REPUBLIKA.CO.ID, JAKARTA -- Kepala Badan Kependudukan dan Keluarga Berencana Nasional (BKKBN) Hasto Wardoyo mengatakan alat kontrasepsi berguna untuk menekan ledakan penduduk. Saat ini, tren penggunaan alat kontrasepsi didominasi oleh KB suntik (32 persen), pil (14 persen), KB spiral alias intrauterine device (IUD) (empat persen), dan implan (tiga persen).
"Penggunaan alat kontrasepsi dapat meningkatkan kualitas kesehatan perempuan agar dapat terhindar dari penyakit yang berhubungan dengan masalah reproduksi seperti kanker serviks," kata Hasto dalam keterangan menyambut Hari Kontrasepsi Dunia atau World Contraception Day yang diperingati tiap 26 September, Senin (26/9/2022).

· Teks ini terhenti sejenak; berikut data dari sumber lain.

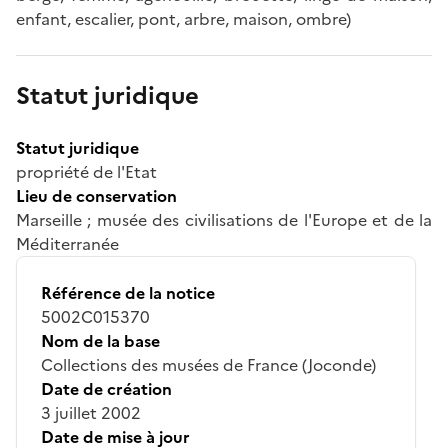
enfant, escalier, pont, arbre, maison, ombre)
Statut juridique
Statut juridique
propriété de l'Etat
Lieu de conservation
Marseille ; musée des civilisations de l'Europe et de la
Méditerranée
Référence de la notice
5002C015370
Nom de la base
Collections des musées de France (Joconde)
Date de création
3 juillet 2002
Date de mise à jour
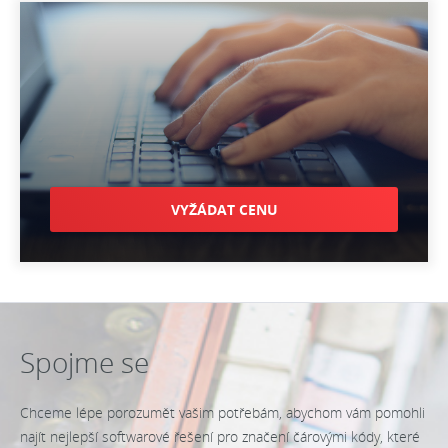
VYŽÁDAT CENU
Spojme se
Chceme lépe porozumět vašim potřebám, abychom vám pomohli
najít nejlepší softwarové řešení pro značení čárovými kódy, které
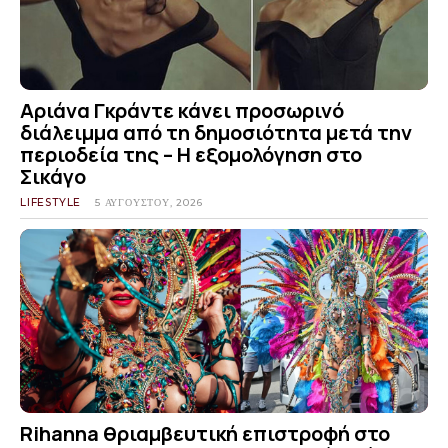
Αριάνα Γκράντε κάνει προσωρινό
διάλειμμα από τη δημοσιότητα μετά την
περιοδεία της – Η εξομολόγηση στο
Σικάγο
LIFESTYLE
5 ΑΥΓΟΎΣΤΟΥ, 2026
Rihanna θριαμβευτική επιστροφή στο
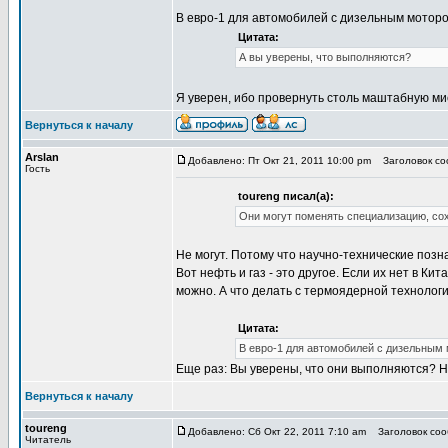
В евро-1 для автомобилей с дизельным мотором не
Цитата:
А вы уверены, что выполняются?
Я уверен, ибо провернуть столь маштабную м
Вернуться к началу
Arslan
Добавлено: Пт Окт 21, 2011 10:00 pm
Заголовок соо
Гость
toureng писал(а):
Они могут поменять специализацию, со
Не могут. Потому что научно-технические позна
Вот нефть и газ - это другое. Если их нет в Ки
можно. А что делать с термоядерной технологи
Цитата:
В евро-1 для автомобилей с дизельным мо
Еще раз: Вы уверены, что они выполняются? Н
Вернуться к началу
toureng
Добавлено: Сб Окт 22, 2011 7:10 am
Заголовок соо
Читатель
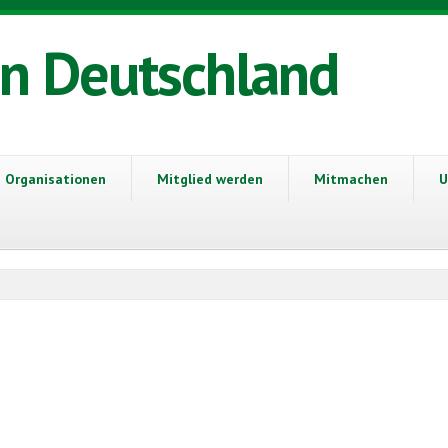
in Deutschland
Organisationen
Mitglied werden
Mitmachen
U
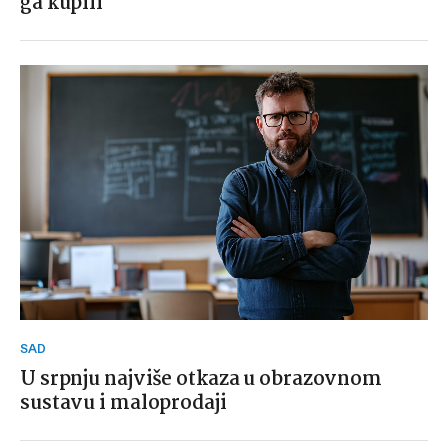
ga kupili
SAD
U srpnju najviše otkaza u obrazovnom
sustavu i maloprodaji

Penggunaan alat kontrasepsi juga berdampak pada berkurangnya angka kematian ibu (AKI) dan angka kematian bayi (AKB). Berdasarkan hasil Survei Demografi dan Kesehatan Indonesia (SDKI), angka kelahiran total (TFR) secara nasional cenderung menurun dari 2,6 (SDKI 2017) menjadi sekitar 2,24 anak per perempuan usia reproduksi (Pendataan Keluarga 2021).
Meskipun menurun, angka TFR masih belum mencapai sasaran pembangunan bidang kependudukan dan KB, yaitu 2,1 di tahun 2024. Hasto mengatakan penggunaan alat kontrasepsi sangat membantu keluarga dalam merencanakan setiap kehamilan yang sehat karena adanya pemberian jarak antarkehamilan dan kelahiran setiap anak sehingga ibu bisa memberikan air susu ibu (ASI) eksklusif yang akan membuat tumbuh kembang bayi secara optimal.
"Saat ini, BKKBN terus melakukan edukasi dan sosialisasi terkait program KB agar lebih bisa diterima oleh pasangan muda," kata Hasto.
Pihaknya ingin terus memberi pemahaman tentang bahaya kehamilan tidak direncanakan dan jarak kehamilan yang terlalu dekat. Andaikan punya anak terlalu dekat, risiko stunting menjadi tinggi.
"Kalau stunting akan pendek, sakit-sakitan, intelektualnya juga kurang, dan tidak punya daya saing," jelas Hasto.